The announcement, first delivered in the NDP government’s Nov. 19 throne speech, was confirmed by Premier Wab Kinew at a press conference the same day.
“The bison is our provincial symbol. The legislature is the people’s building,” Kinew said. “And I think that having a bison mother and child on the front of the legislature is a way to invite people down.”
The bison mother and child pair is also meant to acknowledge the history of residential schools and the “bond between parent and child that were harmed in that era,” Kinew said.
It will still be some time before the bison sculpture is complete. Artists must still be commissioned to come up with design ideas, Kinew said.
Once complete, the bison statue will occupy the space once filled by the historic Queen Victoria sculpture. 

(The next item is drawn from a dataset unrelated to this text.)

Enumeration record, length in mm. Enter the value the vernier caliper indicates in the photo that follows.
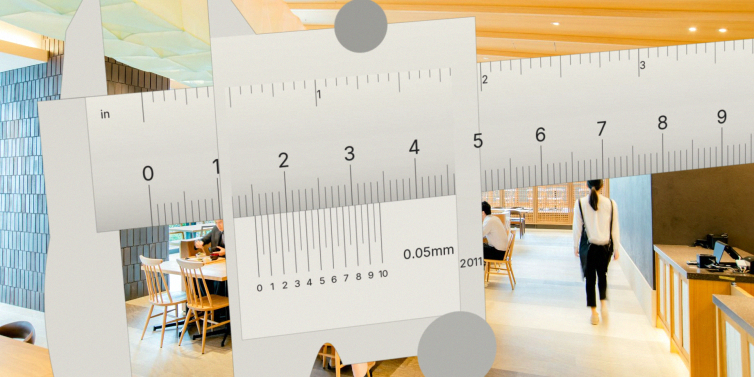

The statue was toppled by protesters on Canada Day in 2021 during a demonstration over the deaths of indigenous children at residential schools. Many Canada Day events were either cancelled or scaled back that year, after mass unmarked graves were alleged to have been found at former residential school sites in British Columbia and Saskatchewan. Where excavations have taken place, no burials related to residential schools have yet been found.

The statue was toppled on Canada Day in 2021 in the aftermath of an announcement in May of that year by Kamloops First Nation Tk’emlúps te Secwepemc, saying that ground-penetrating radar had detected the remains of 215 indigenous children buried on the site of a former residential school. The movement that followed saw other statues toppled around the country, as well as many church burnings.

After bringing the statue to the ground, the protestors lopped off its head and splashed it with red paint. A statue of Queen Elizabeth was also toppled during the rally.
The Queen Victoria statue was deemed to be beyond repair by the former PC government and was never replaced. Kinew suggested the sculpture may still be used in the future.
“I think it’s important that we preserve the statue and what took place in the living memory of our province,” Kinew said.
“There’s questions of protocol, there’s questions about curatorships and caring for the statue. And I want this to be presented in a historically relevant context, which means talk about the statue of the Queen, who she was, and what it represents.”
The government is currently talking to museums to potentially host the defaced statue, but nothing is set in stone, Kinew said. 
“We don’t have a specific landing place for this yet.”